• **EXTRACT TO READ**
▬▬▬▬▬▬▬▬▬▬

Laozi, Marx, the Buddha, Ibsen, Machiavelli – these are just a few of the world’s great thinkers who have weighed in on the subject of leadership over the centuries. Yet the contemporary student of leadership often overlooks many of these names in favor of more recent theorists hailing from the social sciences. Understanding Leadership: An Arts and Humanities Perspective takes a different angle, employing the works of the great philosophers, authors, and artists found in world civilization and presenting an arts and humanities perspective on the study of leadership.
The authors build their conceptual framework using their Five Components of Leadership Model, which recognizes the leader, the followers, the goal, the context, and the cultural values and norms that make up the leadership process.

▬▬▬▬▬▬▬▬▬▬

• **PARTS OF THE EXERCISE**
1/ Reproduce the passage on leadership above, starting at "Laozi, Marx, the" and ending at "study of leadership.".
2/ Write what comes next in the description of the leadership book, picking up after its last sentence.

▬▬▬▬▬▬▬▬▬▬

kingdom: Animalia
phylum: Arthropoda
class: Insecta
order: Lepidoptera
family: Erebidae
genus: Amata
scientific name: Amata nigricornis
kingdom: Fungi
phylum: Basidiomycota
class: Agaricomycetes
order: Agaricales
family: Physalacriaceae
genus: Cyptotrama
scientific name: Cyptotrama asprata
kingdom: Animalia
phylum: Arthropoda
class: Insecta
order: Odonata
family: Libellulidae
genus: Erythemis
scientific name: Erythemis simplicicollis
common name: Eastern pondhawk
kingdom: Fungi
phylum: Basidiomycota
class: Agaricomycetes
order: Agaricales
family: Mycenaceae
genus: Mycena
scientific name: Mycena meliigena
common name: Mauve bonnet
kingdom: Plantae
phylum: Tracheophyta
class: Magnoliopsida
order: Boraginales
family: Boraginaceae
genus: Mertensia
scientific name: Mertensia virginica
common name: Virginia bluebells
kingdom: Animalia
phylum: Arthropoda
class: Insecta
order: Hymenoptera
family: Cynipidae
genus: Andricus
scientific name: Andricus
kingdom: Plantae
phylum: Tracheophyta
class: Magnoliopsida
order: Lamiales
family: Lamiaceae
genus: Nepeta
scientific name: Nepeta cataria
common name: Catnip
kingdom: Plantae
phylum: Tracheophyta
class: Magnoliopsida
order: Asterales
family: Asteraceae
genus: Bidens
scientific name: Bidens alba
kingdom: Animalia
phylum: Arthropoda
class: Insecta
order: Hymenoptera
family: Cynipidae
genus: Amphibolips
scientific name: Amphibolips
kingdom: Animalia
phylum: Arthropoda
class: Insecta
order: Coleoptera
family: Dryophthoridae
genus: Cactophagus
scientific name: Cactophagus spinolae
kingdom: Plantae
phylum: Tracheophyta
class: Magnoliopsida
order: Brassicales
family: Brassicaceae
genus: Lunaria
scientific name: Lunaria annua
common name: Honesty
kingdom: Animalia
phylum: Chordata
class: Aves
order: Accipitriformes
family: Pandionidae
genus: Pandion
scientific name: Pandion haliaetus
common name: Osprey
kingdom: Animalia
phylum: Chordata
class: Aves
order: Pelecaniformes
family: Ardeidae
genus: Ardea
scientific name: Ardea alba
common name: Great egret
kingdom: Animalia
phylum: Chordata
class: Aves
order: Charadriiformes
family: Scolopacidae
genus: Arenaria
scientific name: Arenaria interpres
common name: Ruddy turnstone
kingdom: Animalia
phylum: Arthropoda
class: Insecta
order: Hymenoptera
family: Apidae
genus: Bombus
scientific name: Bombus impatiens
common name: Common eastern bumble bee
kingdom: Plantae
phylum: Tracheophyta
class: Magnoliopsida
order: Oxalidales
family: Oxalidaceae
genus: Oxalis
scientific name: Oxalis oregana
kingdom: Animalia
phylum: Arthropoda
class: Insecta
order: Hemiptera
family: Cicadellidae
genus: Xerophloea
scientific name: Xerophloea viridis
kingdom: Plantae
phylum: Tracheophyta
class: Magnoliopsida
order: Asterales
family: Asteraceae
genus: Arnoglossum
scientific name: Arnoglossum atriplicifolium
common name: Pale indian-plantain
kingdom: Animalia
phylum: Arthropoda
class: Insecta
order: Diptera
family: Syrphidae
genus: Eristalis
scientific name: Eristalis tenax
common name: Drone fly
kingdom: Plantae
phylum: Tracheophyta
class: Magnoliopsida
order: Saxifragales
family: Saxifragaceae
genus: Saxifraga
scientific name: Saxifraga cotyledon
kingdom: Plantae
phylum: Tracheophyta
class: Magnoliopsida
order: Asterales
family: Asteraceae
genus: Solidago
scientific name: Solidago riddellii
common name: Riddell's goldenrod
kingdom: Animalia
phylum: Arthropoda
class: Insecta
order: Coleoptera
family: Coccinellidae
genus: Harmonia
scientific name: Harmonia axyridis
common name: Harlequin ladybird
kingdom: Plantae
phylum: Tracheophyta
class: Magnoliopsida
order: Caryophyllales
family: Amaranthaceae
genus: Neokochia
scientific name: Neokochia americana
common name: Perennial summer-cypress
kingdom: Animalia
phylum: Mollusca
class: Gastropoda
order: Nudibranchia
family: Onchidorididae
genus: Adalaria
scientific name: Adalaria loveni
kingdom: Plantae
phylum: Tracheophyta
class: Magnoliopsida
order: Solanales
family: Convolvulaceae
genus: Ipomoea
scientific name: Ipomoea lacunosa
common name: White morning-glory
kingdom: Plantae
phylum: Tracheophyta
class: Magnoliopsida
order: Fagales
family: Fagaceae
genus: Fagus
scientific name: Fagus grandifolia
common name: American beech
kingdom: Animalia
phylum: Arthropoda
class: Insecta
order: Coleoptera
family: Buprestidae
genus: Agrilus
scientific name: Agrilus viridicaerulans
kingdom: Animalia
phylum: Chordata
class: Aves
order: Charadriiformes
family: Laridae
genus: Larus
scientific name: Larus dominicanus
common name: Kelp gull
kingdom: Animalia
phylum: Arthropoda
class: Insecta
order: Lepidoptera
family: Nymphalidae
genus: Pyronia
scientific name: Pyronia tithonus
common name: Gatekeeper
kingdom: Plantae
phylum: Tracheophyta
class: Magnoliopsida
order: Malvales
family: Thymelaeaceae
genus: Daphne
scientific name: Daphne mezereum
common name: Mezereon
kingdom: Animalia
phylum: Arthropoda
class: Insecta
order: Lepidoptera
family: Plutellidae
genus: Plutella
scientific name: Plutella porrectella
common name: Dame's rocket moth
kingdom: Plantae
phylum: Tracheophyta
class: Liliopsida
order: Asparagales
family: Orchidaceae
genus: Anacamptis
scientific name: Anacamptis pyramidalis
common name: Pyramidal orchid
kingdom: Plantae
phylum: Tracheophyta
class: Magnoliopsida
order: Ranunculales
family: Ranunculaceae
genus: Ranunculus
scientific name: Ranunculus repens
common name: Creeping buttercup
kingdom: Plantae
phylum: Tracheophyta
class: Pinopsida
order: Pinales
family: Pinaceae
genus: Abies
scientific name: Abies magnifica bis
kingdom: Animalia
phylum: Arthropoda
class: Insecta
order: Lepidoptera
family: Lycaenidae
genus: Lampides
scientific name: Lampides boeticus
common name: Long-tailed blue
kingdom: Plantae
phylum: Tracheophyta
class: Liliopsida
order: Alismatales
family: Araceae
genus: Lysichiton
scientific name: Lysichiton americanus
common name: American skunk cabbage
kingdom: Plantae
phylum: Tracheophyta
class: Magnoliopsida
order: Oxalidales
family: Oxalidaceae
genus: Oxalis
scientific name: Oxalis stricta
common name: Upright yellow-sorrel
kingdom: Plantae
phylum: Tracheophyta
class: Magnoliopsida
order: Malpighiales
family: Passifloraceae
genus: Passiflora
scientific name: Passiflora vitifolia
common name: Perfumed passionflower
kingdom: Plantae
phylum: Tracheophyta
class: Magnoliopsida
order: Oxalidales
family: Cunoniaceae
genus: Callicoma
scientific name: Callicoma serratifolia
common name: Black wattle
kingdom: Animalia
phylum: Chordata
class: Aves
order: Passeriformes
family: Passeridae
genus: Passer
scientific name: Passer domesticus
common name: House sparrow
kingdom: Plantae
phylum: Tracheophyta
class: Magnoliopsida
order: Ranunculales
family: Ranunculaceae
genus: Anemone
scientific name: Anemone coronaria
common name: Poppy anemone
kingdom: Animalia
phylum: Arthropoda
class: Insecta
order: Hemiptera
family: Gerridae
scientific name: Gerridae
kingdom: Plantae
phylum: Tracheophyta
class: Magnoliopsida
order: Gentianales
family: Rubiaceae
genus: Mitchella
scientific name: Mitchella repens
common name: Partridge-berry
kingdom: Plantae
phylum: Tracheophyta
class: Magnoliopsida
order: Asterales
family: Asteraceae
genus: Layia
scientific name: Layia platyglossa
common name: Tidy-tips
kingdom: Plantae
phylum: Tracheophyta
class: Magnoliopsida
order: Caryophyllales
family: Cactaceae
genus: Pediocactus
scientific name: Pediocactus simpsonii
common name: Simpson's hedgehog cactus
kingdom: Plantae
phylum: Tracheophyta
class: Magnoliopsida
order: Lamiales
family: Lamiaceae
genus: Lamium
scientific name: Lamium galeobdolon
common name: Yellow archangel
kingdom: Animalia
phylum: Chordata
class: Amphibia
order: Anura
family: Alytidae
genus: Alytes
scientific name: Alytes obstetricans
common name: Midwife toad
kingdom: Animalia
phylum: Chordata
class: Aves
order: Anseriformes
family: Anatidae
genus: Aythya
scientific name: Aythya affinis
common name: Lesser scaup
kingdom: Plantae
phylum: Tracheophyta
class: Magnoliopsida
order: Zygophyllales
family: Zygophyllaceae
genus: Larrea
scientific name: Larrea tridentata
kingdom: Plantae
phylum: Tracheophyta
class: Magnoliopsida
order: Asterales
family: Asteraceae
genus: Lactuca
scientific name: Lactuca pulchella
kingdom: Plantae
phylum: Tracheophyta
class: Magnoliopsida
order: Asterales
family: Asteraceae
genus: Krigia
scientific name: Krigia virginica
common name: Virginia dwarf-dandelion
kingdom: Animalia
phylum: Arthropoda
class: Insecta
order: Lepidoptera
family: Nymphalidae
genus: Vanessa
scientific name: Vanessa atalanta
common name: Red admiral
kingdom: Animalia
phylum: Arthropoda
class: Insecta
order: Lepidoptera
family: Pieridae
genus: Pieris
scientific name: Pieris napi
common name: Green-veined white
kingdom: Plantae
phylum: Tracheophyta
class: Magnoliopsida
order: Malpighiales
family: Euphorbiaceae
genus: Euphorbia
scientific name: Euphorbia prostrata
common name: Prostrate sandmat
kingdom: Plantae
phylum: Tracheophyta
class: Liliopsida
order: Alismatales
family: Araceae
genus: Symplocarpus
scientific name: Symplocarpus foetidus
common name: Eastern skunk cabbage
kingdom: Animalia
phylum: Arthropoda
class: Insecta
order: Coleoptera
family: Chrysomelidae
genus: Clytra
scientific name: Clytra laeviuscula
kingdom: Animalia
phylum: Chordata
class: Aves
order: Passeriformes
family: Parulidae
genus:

▬▬▬▬▬▬▬▬▬▬

• **THE RESULTS**
1/
Laozi, Marx, the Buddha, Ibsen, Machiavelli – these are just a few of the world’s great thinkers who have weighed in on the subject of leadership over the centuries. Yet the contemporary student of leadership often overlooks many of these names in favor of more recent theorists hailing from the social sciences. Understanding Leadership: An Arts and Humanities Perspective takes a different angle, employing the works of the great philosophers, authors, and artists found in world civilization and presenting an arts and humanities perspective on the study of leadership.

2/
Supporting the text are a wealth of case studies that reflect on works such as Ayn Rand’s novella Anthem, Eugène Delacroix’s painting Liberty Leading the People, Charlie Chaplin’s film Modern Times, Athol Fugard’s play "Master Harold" . . . and the boys, Laozi’s poetic work Dao De Jing, and Antonín Dvořák’s New World Symphony. The authors also introduce studies from various world cultures to emphasize the role that cultural values and norms play in leadership. This illuminating framework promotes the multidimensional thinking that is necessary for understanding and problem-solving in a complex world.
Understanding Leadership: An Arts and Humanities Perspective will be a valuable resource for both undergraduate and postgraduate leadership students, while leadership professionals will also appreciate the book’s unique liberal arts and cultural approach.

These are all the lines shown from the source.